一来年西表与至于弓矢者、雖若輩候、代ゝ走廻、外国之覚候間、韮山ニ可楯籠事、

一明日早ゝ在所へ帰、廿五日迄致用意、六日ニ打立、廿七日ニ韮山へ移、美濃守可得作意事、

一長浜ニ指置者をハ、先八十人之分、手堅彼地ニ可置候、窺時分、別之人衆を可入替事、

一弐百四十人之仕分

 二百人 韮山可楯籠衆

 四十人 此内廿人ツゝ、小田原与在所与ニ指置、用所可弁済事、

一諸城共ニ、自只今手向ゝ之城へ相移、及仕置候、然者手切以前之事者、此方へ用所之度毎、何ヶ度も遂披露、可罷越、此外同心・自分共ニ、内替者、幾度も濃州へ相談、可休息候、惣並ニ候事、

右、同心・家風迄、能ゝ遣念、代ゝ走廻儀候間、此節竭粉骨条、専一候、仍如件、

(虎朱印)十二月十九日

大藤与七殿

→神奈川県史 資料編3「北条家定書」(大藤文書)

1589(天正17)年に比定。

 一、来年西方面と戦争となったら、若いとはいえ、代々活躍して国外にも名が知られているので、韮山に籠城すること。
 一、明日早々に自領に帰り、25日までは用意をして26日に発ち、27日に韮山へ移って、北条氏規の意図に沿うこと。
 一、長浜配置部隊は、先の80人の分はあの地に手堅く置いて下さい。
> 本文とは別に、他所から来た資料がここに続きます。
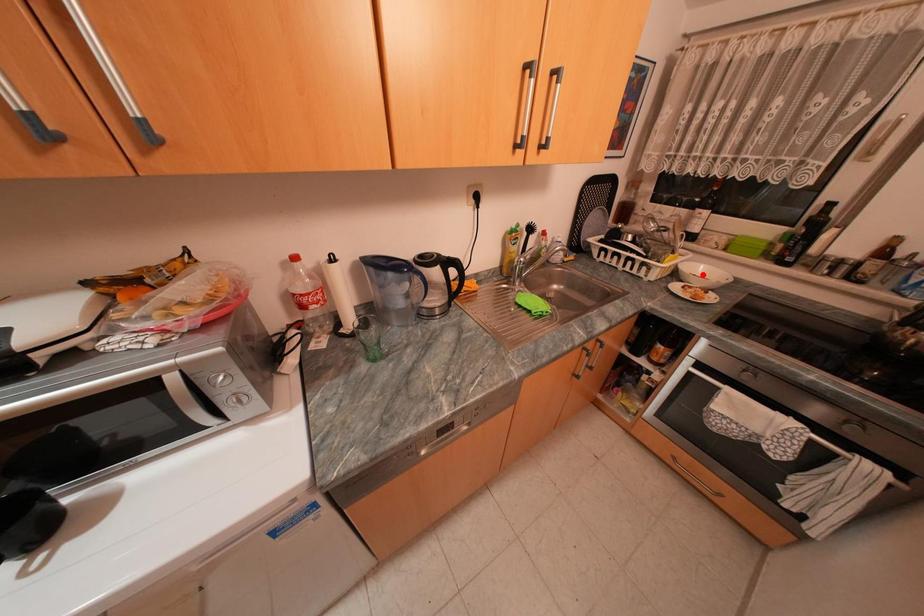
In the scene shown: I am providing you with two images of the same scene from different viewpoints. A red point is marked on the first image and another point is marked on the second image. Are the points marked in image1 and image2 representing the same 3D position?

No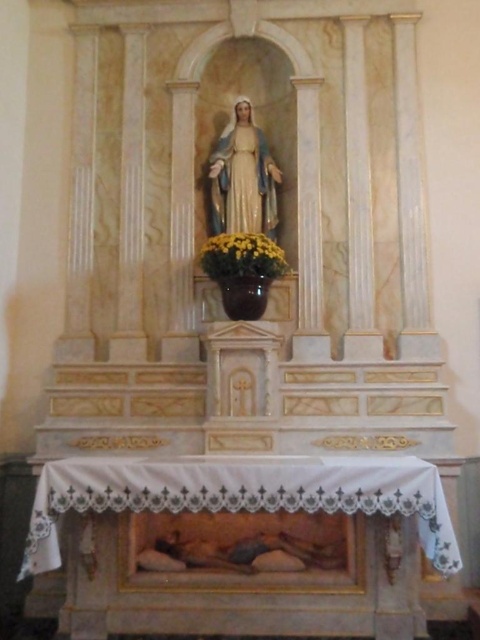
Question: Is yellow matte vase at center wider than glossy ceramic vase at center?

Choices:
 (A) no
 (B) yes

Answer: (B)

Question: In this image, where is yellow matte vase at center located relative to glossy ceramic vase at center?

Choices:
 (A) left
 (B) right

Answer: (B)

Question: Which point is closer to the camera taking this photo?

Choices:
 (A) (245, 257)
 (B) (226, 301)

Answer: (A)

Question: Is yellow matte vase at center wider than glossy ceramic vase at center?

Choices:
 (A) no
 (B) yes

Answer: (B)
時機を見計らって別の部隊と入れ替えること。
 一、240人の区分け。200人は韮山に籠城する衆とせよ。40人は、このうち20人ずつを、小田原と自領とに配置し、要所で便宜をはかること。
 一、諸城全てが現在より『手向』向かいの城へ移って処置を講じます。ですから同盟破棄以前のことはこちらへ用件ごとに何度でも報告し連絡して下さい。このほか同心と自身で交替を行なう際は氏規に相談して休んで下さい。これは全てに適用されること。
 右は同心・家風(譜代)までよくよく念を入れ、代々活躍してきたのだから、この時に努力を尽くすことを専らにして下さい。